With this knowledge we can effectively make an abacus for any number base and then perform arithmetic in the same way as we have with decimal numbers. So, let’s get to inventing a number system! All of the numbers I would normally have chosen are apparently already an invented number system (4, 5, 8, 36) so let’s go with… base 40. The first column is for 40^0, second is 40^1, third is 40^2 etc. As each column can only be labelled with a single digit we will have to go from 0 – 9, then we will go from A – Z for 10 to 35 and then we will use… \, /, # and ~ for 36 to 39. Sorted! So to write… 1850 in this new number format (a good number because it’s a good points value to play Warhammer 40k at!) we would have to write it like… 16A (1 lot of 40^2 (1600), 6 lots of 40^1 (40 * 6 = 240) and 10 lots of 40^0 (10 * 1 = 10) for 1600 + 240 + 10 = 1850). What about 1500? That’s also a good points value for Warhammer 40k. For that we need no 40^2 as that is 1600 in itself so the next step is to see how many 40s go into 1500. The answer is 37.5 (hooray calculators!) so we will need to round down to 37 (37 * 40 = 1480) then make up the remaining difference with 40^0, where we need another 20. 37 was represented by a / sign and 20 was represented by a K (I had to use my fingers to count that one up. Such tools are always helpful through life!) so 1500 is represented by /K, which honestly looks more like a chat shortcut in an MMO, but it works! I would love to call this number system Lexicon’s Ludicrously Labelled Number System, but I don’t think I’m the first person to consider a base 40 numbering system and that it would likely have a boring name like quadresimal or quadesimal. We could, however, build an abacus that runs on base 40 but we’d need a lot of beads as each row would need 40 of them each!

You can apply this method to any number and make a number system, though I find that the larger the number the more unwieldy it becomes for us, though larger number bases become easier for computers to handle as they don’t have to process such long values.
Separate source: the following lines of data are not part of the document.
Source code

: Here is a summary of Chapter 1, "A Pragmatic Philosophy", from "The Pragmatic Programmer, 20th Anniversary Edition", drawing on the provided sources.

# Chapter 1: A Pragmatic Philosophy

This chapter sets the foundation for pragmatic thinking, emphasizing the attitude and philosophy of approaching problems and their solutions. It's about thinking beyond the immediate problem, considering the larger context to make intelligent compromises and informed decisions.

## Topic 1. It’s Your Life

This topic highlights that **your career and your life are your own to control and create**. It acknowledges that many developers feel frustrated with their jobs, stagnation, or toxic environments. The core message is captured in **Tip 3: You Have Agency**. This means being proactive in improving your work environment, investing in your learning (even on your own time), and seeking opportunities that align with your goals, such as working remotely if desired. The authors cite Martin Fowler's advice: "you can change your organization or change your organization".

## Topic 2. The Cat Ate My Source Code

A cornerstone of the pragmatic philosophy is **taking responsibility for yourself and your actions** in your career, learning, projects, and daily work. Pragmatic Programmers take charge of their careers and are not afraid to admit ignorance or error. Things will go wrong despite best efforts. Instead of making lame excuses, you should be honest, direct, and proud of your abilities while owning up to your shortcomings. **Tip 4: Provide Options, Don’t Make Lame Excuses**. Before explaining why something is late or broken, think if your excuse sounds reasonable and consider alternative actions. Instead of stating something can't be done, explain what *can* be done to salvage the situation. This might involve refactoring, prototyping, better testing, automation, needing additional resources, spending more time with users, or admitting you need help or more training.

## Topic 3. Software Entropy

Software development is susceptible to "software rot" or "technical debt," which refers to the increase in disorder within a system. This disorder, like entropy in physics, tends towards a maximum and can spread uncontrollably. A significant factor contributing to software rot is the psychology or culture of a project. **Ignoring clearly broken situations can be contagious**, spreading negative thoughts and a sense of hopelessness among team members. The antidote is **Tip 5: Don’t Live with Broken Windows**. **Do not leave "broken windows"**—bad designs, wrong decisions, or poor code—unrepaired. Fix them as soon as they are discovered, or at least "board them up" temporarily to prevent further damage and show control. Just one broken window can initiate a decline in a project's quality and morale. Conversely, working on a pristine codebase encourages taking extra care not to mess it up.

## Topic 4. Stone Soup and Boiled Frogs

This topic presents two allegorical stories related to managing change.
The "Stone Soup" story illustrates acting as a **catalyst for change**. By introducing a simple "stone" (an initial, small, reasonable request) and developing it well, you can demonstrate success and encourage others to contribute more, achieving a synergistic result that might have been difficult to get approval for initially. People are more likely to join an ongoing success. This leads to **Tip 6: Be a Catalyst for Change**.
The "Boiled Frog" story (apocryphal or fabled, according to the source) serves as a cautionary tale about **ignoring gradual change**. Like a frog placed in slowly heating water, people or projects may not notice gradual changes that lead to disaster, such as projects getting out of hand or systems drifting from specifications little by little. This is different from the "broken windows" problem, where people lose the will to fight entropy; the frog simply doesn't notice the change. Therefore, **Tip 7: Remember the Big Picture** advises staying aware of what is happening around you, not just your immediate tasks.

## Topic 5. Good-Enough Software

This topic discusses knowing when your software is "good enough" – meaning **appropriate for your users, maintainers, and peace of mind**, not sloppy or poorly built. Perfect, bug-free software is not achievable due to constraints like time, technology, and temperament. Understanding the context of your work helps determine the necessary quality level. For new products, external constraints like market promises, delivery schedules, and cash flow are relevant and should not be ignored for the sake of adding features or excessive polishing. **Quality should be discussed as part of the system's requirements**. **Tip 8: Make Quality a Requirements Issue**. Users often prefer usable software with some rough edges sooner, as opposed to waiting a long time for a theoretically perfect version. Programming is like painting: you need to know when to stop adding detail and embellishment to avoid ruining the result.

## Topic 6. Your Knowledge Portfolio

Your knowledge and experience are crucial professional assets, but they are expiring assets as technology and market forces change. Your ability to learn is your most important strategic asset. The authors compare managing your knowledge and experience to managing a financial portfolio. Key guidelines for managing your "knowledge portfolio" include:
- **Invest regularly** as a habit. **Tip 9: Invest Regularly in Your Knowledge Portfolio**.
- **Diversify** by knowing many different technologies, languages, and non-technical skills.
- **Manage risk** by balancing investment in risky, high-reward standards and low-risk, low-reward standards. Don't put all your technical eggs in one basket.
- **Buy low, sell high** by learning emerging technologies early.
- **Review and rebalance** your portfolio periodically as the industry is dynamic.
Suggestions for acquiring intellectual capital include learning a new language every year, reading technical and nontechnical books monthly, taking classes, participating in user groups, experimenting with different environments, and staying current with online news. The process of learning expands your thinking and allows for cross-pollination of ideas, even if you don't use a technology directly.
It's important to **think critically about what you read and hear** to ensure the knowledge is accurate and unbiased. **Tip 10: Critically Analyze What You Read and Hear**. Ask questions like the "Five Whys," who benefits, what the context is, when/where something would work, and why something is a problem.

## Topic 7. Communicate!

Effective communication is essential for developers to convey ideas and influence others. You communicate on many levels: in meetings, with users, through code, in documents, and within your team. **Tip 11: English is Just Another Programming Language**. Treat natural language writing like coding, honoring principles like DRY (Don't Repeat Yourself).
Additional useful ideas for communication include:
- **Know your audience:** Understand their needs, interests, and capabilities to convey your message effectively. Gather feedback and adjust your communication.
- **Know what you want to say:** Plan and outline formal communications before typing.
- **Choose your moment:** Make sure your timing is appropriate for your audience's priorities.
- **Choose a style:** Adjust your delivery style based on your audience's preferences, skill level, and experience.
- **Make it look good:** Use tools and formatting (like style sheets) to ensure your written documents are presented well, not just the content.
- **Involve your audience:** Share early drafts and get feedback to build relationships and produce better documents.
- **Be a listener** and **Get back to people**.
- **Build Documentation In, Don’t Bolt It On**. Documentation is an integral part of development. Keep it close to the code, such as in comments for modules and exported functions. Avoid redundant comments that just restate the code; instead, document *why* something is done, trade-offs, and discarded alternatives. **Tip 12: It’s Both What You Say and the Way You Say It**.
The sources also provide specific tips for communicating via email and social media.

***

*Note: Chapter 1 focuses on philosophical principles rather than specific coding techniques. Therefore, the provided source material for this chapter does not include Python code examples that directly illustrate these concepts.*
Tetrasexagesimal is base 64 and is used in computing, for example. However, I would stick to lower number bases. That could be personal preference, but I would have to start inventing symbols pretty soon after base 40 (and my artistic skills are on par with an eight year old).

I want to wrap this up as this is already longer than the word limit for my first assignment that will be coming up, so I won’t bore you with too much more about number systems, but they are a very powerful system and the abacus is a very powerful calculating tool if you get used to it. Those exam papers that say no calculators say nothing about skills with an air-abacus (doing calculations on an imaginary abacus. People do it! See? I’m not the only one who’s crazy!). However, if you decide to do an entire maths exam in binary, please remember to convert to decimal afterwards; the mark scheme does not account for answers in other numerical systems!